Your third set of molars are no different to any other tooth, save for the fact that they are the last to erupt, or grow, into the mouth. Because they typically do so at around the age of eighteen to twenty, when adolescents are close to turning into adults, these teeth are commonly referred to as ‘wisdom teeth’.
Normally, people have three permanent molars that develop in each quadrant of the mouth: upper and lower, right and left. The first molars usually grow into the mouth at around six years of age. The second molars grow in at around age twelve.

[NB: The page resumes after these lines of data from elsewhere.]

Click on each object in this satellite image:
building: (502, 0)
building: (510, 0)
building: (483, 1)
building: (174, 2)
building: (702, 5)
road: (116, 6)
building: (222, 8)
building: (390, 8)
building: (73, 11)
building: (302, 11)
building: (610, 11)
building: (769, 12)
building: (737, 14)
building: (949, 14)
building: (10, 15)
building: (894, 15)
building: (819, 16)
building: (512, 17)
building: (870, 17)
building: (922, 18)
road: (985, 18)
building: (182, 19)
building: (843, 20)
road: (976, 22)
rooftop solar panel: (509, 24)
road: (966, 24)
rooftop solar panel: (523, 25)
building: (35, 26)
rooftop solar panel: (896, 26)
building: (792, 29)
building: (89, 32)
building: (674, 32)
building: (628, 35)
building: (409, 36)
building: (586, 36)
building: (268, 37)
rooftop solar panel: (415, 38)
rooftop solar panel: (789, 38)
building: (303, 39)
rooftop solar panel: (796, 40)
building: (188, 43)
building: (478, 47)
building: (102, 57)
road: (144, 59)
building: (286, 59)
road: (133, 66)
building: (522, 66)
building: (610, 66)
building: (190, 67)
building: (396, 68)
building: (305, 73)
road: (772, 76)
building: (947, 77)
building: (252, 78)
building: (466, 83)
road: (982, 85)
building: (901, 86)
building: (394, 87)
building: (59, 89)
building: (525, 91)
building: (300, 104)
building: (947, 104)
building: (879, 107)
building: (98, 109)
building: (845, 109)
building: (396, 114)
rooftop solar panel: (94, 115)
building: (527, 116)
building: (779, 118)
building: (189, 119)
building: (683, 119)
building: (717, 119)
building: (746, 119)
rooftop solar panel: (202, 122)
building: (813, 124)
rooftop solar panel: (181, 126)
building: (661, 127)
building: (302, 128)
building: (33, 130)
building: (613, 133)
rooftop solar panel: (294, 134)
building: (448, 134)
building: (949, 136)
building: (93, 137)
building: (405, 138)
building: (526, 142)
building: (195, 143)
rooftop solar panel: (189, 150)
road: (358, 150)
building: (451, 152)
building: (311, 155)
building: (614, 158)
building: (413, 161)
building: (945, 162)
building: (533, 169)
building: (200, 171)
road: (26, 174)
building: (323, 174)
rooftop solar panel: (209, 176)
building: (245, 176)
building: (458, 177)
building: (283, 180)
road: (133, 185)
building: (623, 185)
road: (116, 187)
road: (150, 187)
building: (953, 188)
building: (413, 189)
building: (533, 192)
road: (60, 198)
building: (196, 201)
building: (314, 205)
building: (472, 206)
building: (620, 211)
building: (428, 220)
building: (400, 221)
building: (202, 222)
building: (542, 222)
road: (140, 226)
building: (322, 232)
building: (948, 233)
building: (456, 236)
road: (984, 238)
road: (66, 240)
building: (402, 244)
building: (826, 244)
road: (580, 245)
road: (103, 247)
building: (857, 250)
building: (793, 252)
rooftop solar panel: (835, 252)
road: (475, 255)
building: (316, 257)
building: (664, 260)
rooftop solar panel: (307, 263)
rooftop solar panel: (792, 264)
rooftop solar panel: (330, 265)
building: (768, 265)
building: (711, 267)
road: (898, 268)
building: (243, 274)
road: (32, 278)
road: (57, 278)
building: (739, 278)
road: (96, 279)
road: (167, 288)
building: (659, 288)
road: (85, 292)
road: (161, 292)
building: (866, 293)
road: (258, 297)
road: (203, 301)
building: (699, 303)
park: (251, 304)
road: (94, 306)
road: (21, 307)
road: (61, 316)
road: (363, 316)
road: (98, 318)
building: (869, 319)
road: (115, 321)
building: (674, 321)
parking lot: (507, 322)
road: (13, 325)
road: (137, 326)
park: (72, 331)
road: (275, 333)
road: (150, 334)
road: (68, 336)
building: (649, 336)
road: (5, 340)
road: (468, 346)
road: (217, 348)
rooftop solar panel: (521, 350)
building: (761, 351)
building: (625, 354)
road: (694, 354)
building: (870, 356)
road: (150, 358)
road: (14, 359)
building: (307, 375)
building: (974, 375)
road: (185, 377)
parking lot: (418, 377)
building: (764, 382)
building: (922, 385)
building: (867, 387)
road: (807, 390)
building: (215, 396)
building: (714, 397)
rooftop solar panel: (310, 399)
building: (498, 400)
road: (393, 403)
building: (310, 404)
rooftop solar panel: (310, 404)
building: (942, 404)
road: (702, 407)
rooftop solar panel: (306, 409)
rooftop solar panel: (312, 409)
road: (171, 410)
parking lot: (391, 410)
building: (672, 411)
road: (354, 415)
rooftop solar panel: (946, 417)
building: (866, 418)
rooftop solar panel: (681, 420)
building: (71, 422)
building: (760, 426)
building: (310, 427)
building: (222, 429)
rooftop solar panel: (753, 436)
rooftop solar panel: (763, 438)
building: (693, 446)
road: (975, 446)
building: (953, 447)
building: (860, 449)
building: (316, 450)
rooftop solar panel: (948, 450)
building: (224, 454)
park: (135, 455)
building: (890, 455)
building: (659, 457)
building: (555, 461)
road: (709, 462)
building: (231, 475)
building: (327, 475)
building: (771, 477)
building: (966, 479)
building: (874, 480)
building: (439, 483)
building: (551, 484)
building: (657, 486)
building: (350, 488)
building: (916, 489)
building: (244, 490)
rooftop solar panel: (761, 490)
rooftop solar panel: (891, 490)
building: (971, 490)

In many cases, wisdom teeth do not grow in properly, have a proper bite relationship, or have healthy gum tissue around them. Often, wisdom teeth improperly erupt and become impacted, requiring them to be extracted or pulled.
Impacted teeth can cause problems , and can lead to infection, decay, cysts, tumours, and gum disease.
To avoid potential problems later in life, your dentist can safely remove impacted wisdom teeth. Your mouth will need to be examined and X-rayed to determine if extraction is appropriate. Depending on the severity of the case, extraction may be performed under local or general anaesthetic.
Common symptoms of impacted wisdom teeth are:
- Infection in the mouth.
- Facial swelling.
- Swelling of the gum line in the back of the mouth.
Wisdom teeth are typically removed after the roots are formed, or at least three-fourths developed. This primarily occurs within the adolescent years.